HOW TO COMPLETE THIS TASK: From the material beneath, pull every line with the word "Löwen".

========

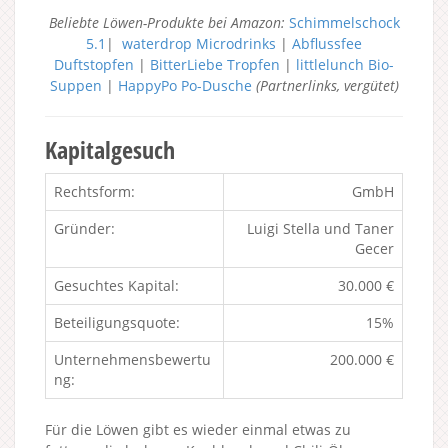
Beliebte Löwen-Produkte bei Amazon:
Schimmelschock
5.1
|
waterdrop Microdrinks
|
Abflussfee
Duftstopfen
|
BitterLiebe Tropfen
|
littlelunch Bio-
Suppen
|
HappyPo Po-Dusche
(Partnerlinks, vergütet)
Kapitalgesuch
Rechtsform:
GmbH
Gründer:
Luigi Stella und Taner
Gecer
Gesuchtes Kapital:
30.000 €
Beteiligungsquote:
15%
Unternehmensbewertu
200.000 €
ng:
Für die Löwen gibt es wieder einmal etwas zu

========

RESPONSE:
Beliebte Löwen-Produkte bei Amazon:
Für die Löwen gibt es wieder einmal etwas zu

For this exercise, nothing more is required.